Pour finir, j’aimerais illustrer ces réflexions très générales par les questions que pose le projet en cours de refonte de la revue Sens Public, une revue nativement numérique. Cette refonte articule plusieurs chantiers en dialogue : un chantier technique, un chantier éditorial, un chantier épistémologique, un chantier politique enfin, tant l’exploration de nouveaux modèles épistémologiques pour les revues savantes supposent un engagement politique.
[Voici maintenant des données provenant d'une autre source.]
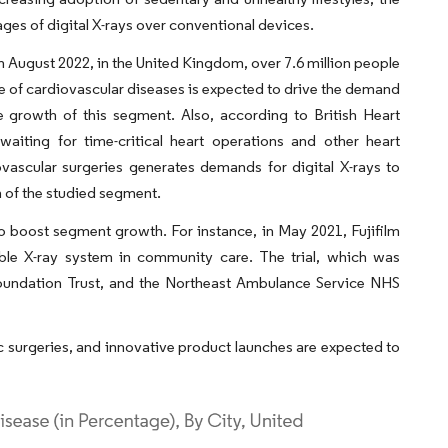
ges of digital X-rays over conventional devices.
in August 2022, in the United Kingdom, over 7.6 million people
nce of cardiovascular diseases is expected to drive the demand
he growth of this segment. Also, according to British Heart
iting for time-critical heart operations and other heart
ascular surgeries generates demands for digital X-rays to
h of the studied segment.
o boost segment growth. For instance, in May 2021, Fujifilm
table X-ray system in community care. The trial, which was
Foundation Trust, and the Northeast Ambulance Service NHS
c surgeries, and innovative product launches are expected to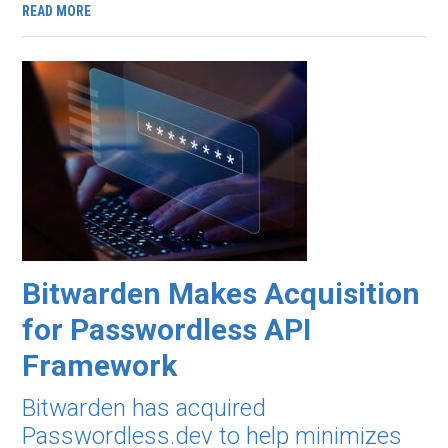
READ MORE
Bitwarden Makes Acquisition
for Passwordless API
Framework
Bitwarden has acquired
Passwordless.dev to help minimizes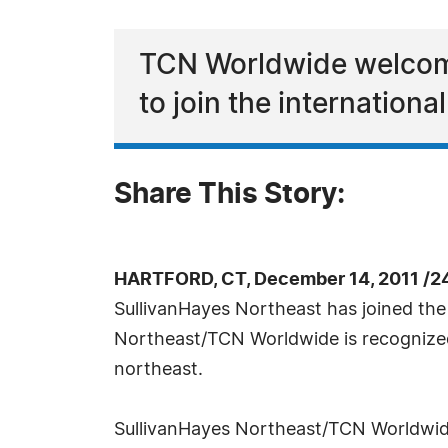
TCN Worldwide welcome
to join the internationa
Share This Story:
HARTFORD, CT, December 14, 2011 /2
SullivanHayes Northeast has joined the 
Northeast/TCN Worldwide is recognized a
northeast.
SullivanHayes Northeast/TCN Worldwide o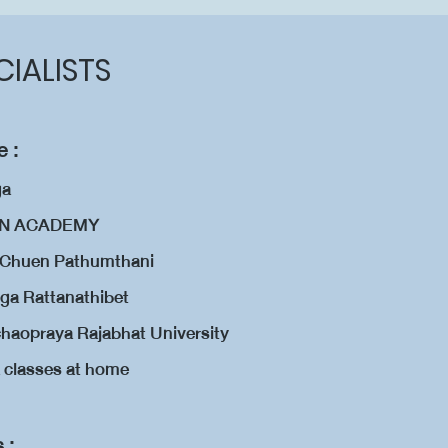
CIALISTS
 :
ga
ION ACADEMY
n Chuen Pathumthani
ga Rattanathibet
aopraya Rajabhat University
a classes at home
s :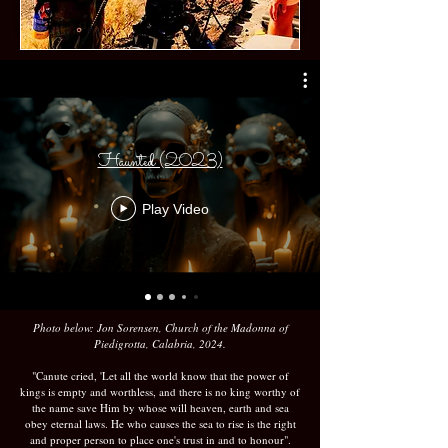
Haunted (2023)
Play Video
Photo below: Jon Sorensen, Church of the Madonna of
Piedigrotta, Calabria, 2024.
"Canute cried, 'Let all the world know that the power of
kings is empty and worthless, and there is no king worthy of
the name save Him by whose will heaven, earth and sea
obey eternal laws. He who causes the sea to rise is the right
and proper person to place one's trust in and to honour".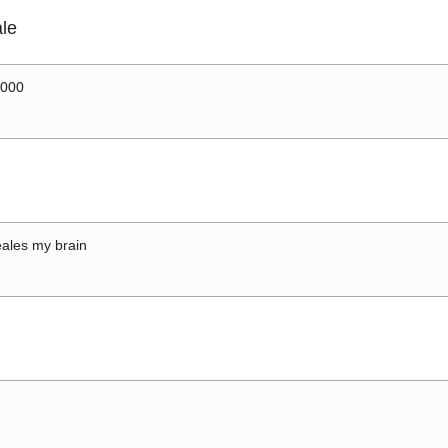
le
0000
ales my brain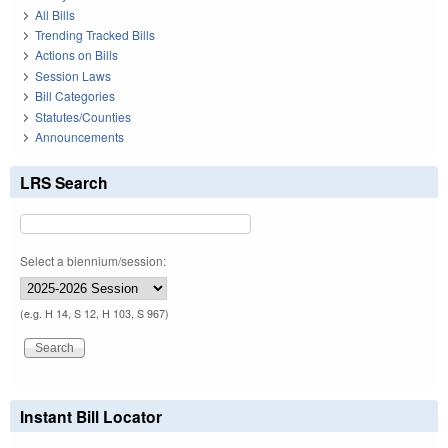
All Bills
Trending Tracked Bills
Actions on Bills
Session Laws
Bill Categories
Statutes/Counties
Announcements
LRS Search
Select a biennium/session:
(e.g. H 14, S 12, H 103, S 967)
Instant Bill Locator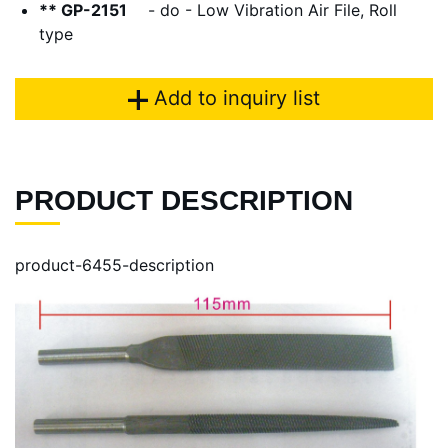
** GP-2151
- do - Low Vibration Air File, Roll
type
Add to inquiry list
PRODUCT DESCRIPTION
product-6455-description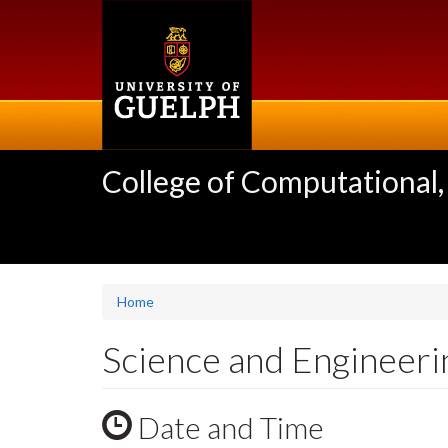
Skip
to
main
content
College of Computational,
Home
Science and Engineer
Date and Time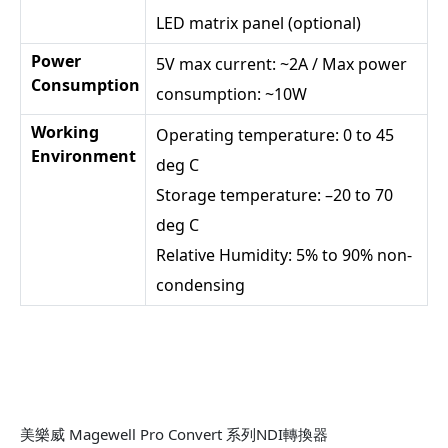
LED matrix panel (optional)
Power
5V max current: ~2A / Max power
Consumption
consumption: ~10W
Working
Operating temperature: 0 to 45
Environment
deg C
Storage temperature: –20 to 70
deg C
Relative Humidity: 5% to 90% non-
condensing
美樂威 Magewell Pro Convert 系列NDI轉換器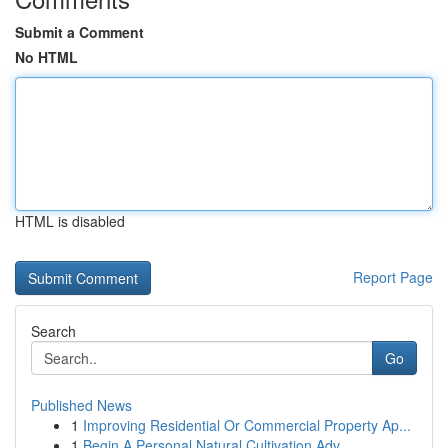
Submit a Comment
No HTML
HTML is disabled
Report Page
Search
Go
Published News
1
Improving Residential Or Commercial Property Ap...
1
Begin A Personal Natural Cultivation Adv...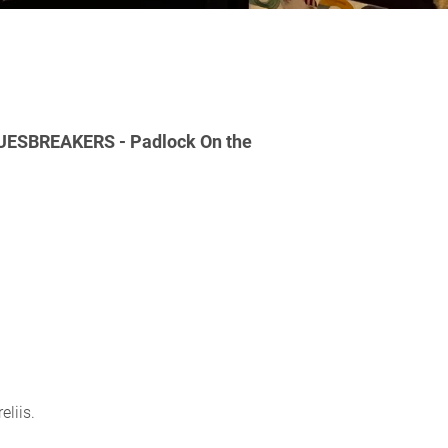
ESBREAKERS - Padlock On the
eliis.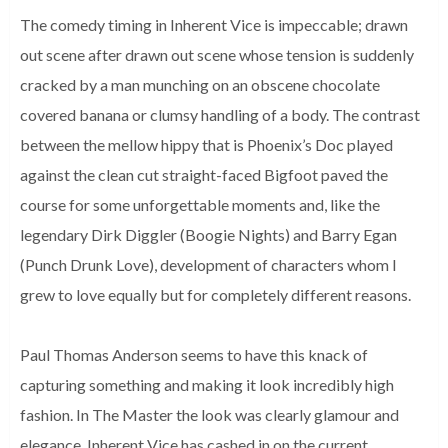
The comedy timing in Inherent Vice is impeccable; drawn
out scene after drawn out scene whose tension is suddenly
cracked by a man munching on an obscene chocolate
covered banana or clumsy handling of a body. The contrast
between the mellow hippy that is Phoenix’s Doc played
against the clean cut straight-faced Bigfoot paved the
course for some unforgettable moments and, like the
legendary Dirk Diggler (Boogie Nights) and Barry Egan
(Punch Drunk Love), development of characters whom I
grew to love equally but for completely different reasons.
Paul Thomas Anderson seems to have this knack of
capturing something and making it look incredibly high
fashion. In The Master the look was clearly glamour and
elegance, Inherent Vice has cashed in on the current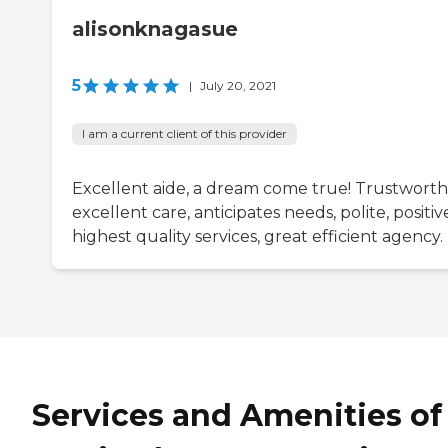
alisonknagasue
5
|
July 20, 2021
I am a current client of this provider
Excellent aide, a dream come true! Trustworth
excellent care, anticipates needs, polite, positiv
highest quality services, great efficient agency.
Services and Amenities of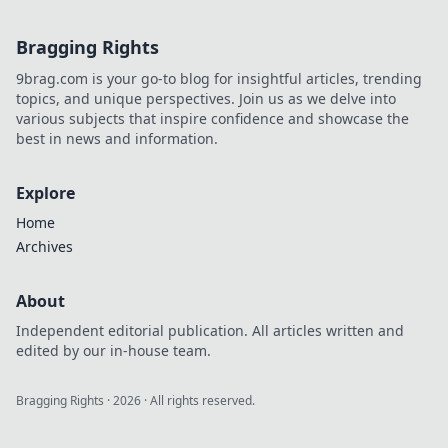
today!
Bragging Rights
9brag.com is your go-to blog for insightful articles, trending
topics, and unique perspectives. Join us as we delve into
various subjects that inspire confidence and showcase the
best in news and information.
Explore
Home
Archives
About
Independent editorial publication. All articles written and
edited by our in-house team.
Bragging Rights
·
2026
· All rights reserved.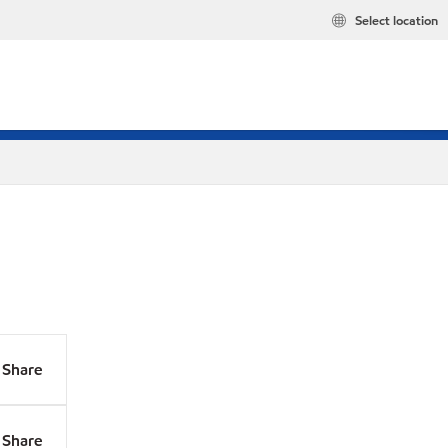
Select location
Share
Share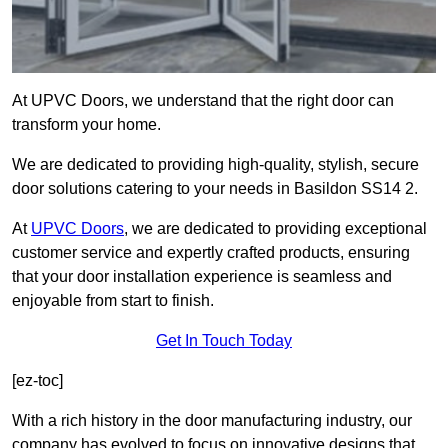
At UPVC Doors, we understand that the right door can
transform your home.
We are dedicated to providing high-quality, stylish, secure
door solutions catering to your needs in Basildon SS14 2.
At
UPVC Doors
, we are dedicated to providing exceptional
customer service and expertly crafted products, ensuring
that your door installation experience is seamless and
enjoyable from start to finish.
Get In Touch Today
[ez-toc]
With a rich history in the door manufacturing industry, our
company has evolved to focus on innovative designs that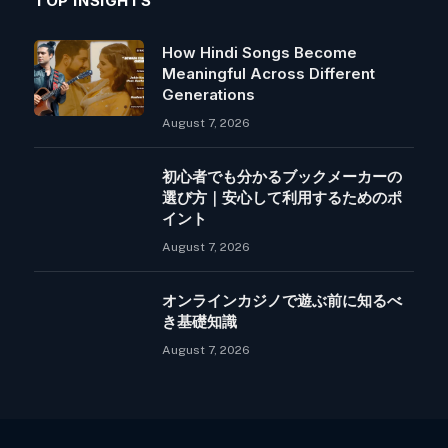
TOP INSIGHTS
How Hindi Songs Become
Meaningful Across Different
Generations
August 7, 2026
初心者でも分かるブックメーカーの
選び方｜安心して利用するためのポ
イント
August 7, 2026
オンラインカジノで遊ぶ前に知るべ
き基礎知識
August 7, 2026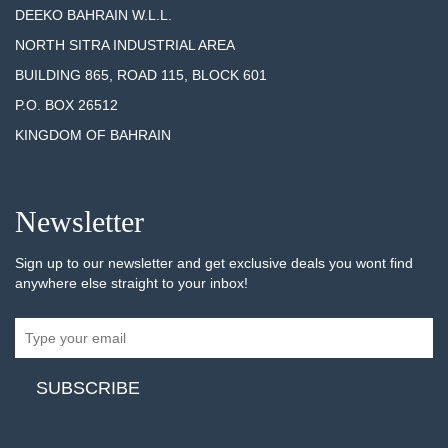
DEEKO BAHRAIN W.L.L.
NORTH SITRA INDUSTRIAL AREA
BUILDING 865, ROAD 115, BLOCK 601
P.O. BOX 26512
KINGDOM OF BAHRAIN
Newsletter
Sign up to our newsletter and get exclusive deals you wont find
anywhere else straight to your inbox!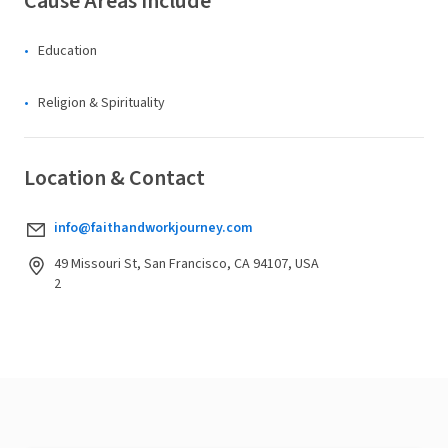
Cause Areas Include
Education
Religion & Spirituality
Location & Contact
info@faithandworkjourney.com
49 Missouri St, San Francisco, CA 94107, USA
2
Je m’arrêterai sur une seule des multiples questions que le projet soulève : la question du statut des textes dans le processus d’édition numérique. Le modèle épistémologique de la revue et de la science en général repose en effet sur une rupture radicale entre la production du texte (son processus d’écriture) et sa publication. Le modèle d’élaboration des connaissances est ainsi entièrement tourné vers la stabilisation du texte pour publication. Ce que permet la stabilité, c’est la référence et tout le système bibliographique qui s’est mis en place pour l’institutionnaliser. En effet cette référence et son institutionnalisation sont les conditions du partage d’un socle commun de connaissances au sein d’une communauté de savoir. La possibilité de s’y référer procure au texte une autorité et une authenticité nécessaires à une réflexion commune.

Or la calculabilité du support numérique confère au texte une instabilité intrinsèque, une liquidité nouvelle tout à fait disruptive vis-à-vis du modèle épistémologique traditionnel. Dans ce modèle, le texte liquide est ingérable, la référence impossible, l’autorité diffuse. Pourtant les dispositifs de publication récents permettent justement de gérer à la fois le texte liquide, le traçage de ses différents états et statuts, c’est-à-dire leurs références, et même la collaboration multi-auteur sur un même texte. Ils permettraient donc dans le principe d’envisager un modèle épistémologique fondé non pas sur la stabilité du texte mais sur sa liquidité.

Je ne me prononcerai pas ici sur cette question, mais j’espère avoir illustré par une question très précise en quoi le support numérique vient bouleverser notre manière de faire de la recherche, d’écrire, de lire et finalement de penser.